Who are Pay.UK and what do they do?
Issue 412 | 13 November 2022
Who are Pay.UK and what do they do?
As a reader of Payments:Unpacked you will know that payment systems are vital to the UK economy and play a remarkable role in ensuring that payment for the goods and services we all consume are efficient, safe, resilient and friction-free.
On its website home page the UK’s payment system regulator states:
Every time anyone uses a cash machine, transfers money, uses contactless, or gets paid, they use a payment system.
Payment Systems Regulator
In this context I am often asked ‘who are Pay.UK and what do they do?” - sometimes I think that the person asking the question ought to know the answer(!) but sometimes someone who has more recently appeared on the ‘payments scene’ has, not surprisingly, got a little bit confused.
So, using publicly available information sources, here’s a quick briefing:1
Who are Pay.UK?
Pay.UK is the recognised operator and standards body for the UK’s retail interbank payment systems.

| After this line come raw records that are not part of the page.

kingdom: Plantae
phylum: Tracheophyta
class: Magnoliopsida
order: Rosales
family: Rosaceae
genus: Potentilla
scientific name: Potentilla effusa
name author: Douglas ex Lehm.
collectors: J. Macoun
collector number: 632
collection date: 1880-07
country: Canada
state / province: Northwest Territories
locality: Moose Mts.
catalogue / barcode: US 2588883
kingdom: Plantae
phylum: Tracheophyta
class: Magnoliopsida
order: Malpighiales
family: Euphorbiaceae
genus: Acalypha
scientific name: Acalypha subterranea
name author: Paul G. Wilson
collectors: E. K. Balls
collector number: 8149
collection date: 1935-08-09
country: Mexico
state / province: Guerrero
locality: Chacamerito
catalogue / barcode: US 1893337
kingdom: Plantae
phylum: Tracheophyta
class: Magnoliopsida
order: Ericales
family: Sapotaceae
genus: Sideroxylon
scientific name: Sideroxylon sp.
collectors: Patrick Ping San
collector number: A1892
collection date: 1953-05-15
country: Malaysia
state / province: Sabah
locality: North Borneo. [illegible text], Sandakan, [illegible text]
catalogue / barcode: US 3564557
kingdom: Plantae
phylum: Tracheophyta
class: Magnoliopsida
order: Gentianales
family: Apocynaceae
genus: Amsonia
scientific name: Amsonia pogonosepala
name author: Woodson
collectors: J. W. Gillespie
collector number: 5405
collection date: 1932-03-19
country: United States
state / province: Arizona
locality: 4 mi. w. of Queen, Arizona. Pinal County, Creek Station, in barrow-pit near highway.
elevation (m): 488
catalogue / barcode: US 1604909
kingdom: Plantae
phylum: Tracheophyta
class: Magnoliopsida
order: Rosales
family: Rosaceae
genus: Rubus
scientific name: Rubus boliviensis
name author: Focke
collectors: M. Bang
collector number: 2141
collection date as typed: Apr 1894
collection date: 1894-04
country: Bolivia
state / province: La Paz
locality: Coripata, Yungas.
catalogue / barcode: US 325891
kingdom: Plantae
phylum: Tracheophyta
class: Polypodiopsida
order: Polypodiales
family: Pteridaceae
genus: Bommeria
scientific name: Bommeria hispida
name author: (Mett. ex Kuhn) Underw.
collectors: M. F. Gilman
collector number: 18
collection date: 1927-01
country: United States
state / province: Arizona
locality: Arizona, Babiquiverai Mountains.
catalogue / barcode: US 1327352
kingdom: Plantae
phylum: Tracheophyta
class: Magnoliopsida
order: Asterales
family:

Pay.UK provide the digital payments networks used by the UK’s banks, building societies, other payment providers and all of their customers to make payments, ensuring they are secure, safe and simple to use.
Pay.UK was created in July 2017 (as the New Payment System Operator) and launched as Pay.UK in 2018, bringing the three national retail payment schemes – the Bacs Payment System, the Faster Payment System and the Cheque and Credit Clearing Company (now the Image Clearing System) – together, into a single, consolidated operation.
This act fulfilled a key Payments Strategy Forum recommendation: for the UK to have one retail interbank payment system operator.
What does Pay.UK do?
The core payment systems that Pay.UK operate are:
Bacs is the bulk system for high volume, regular interbank retail payments.
Direct Debit is the payment option chosen by thousands of companies to automatically and securely collect important payments, from millions of people and organisations. The Direct Debit Guarantee offered by Bacs is a unique end user benefit.
Bacs Direct Credit is used to pay eight in ten employees in the UK, whether that is wages, salaries, or benefits, as well as for settling business-to-business invoices.
In its fifty-first year (2021) Direct Debit experienced a new record with 4.6 billion transactions processed by the Bacs Payment System (2020: 4.5 billion transactions), a year-on-year increase of 2%.
In total, Bacs Debit and Credit processed 6.5 billion transactions, £5 trillion in value.
Faster Payment enables payments to be made in near real time.
Faster Payment is a near real-time system, with near real time confirmation to sender, and immediate funds availability.
The credit is normally posted to the beneficiary's account within seconds and there is a maximum payment limit of £1m.4
The Faster Payment System continues to set new volume and value records. In 2021, Pay.UK processed 3.4 billion transactions, a 17% increase on 2020, with a value of £2.6 trillion (2020: £2.1 trillion).
Image Clearing System
Image Clearing enables images of cheques to be exchanged for clearing and payment.
The introduction of the Image Clearing Service has significantly improved clearing process times following the closure of the previous Paper Clearing System in 2019.
If a customer pays in a cheque on a weekday (before their bank or building society’s advertised cut-off time) they will be able to withdraw the funds by 23:59 on the next working day. There is not a maximum payment limit for cheques.5
The Image Clearing System processed just 158 million items in 2021 (2020: 195 million items), including 153 million cheques (2020: 188 million cheques).
The continued decrease in cheque usage to an extent has been driven by end users migrating to alternative automated payment systems.
For the latest insight on cheque use in the UK read: Don't write off our cheques! (or has that ship already sailed?)
Pay.UK in numbers
In 2021 Pay.UK delivered operational availability at more than 99.9% and processed more than 10 billion retail payments with a value of just under £7.9 trillion.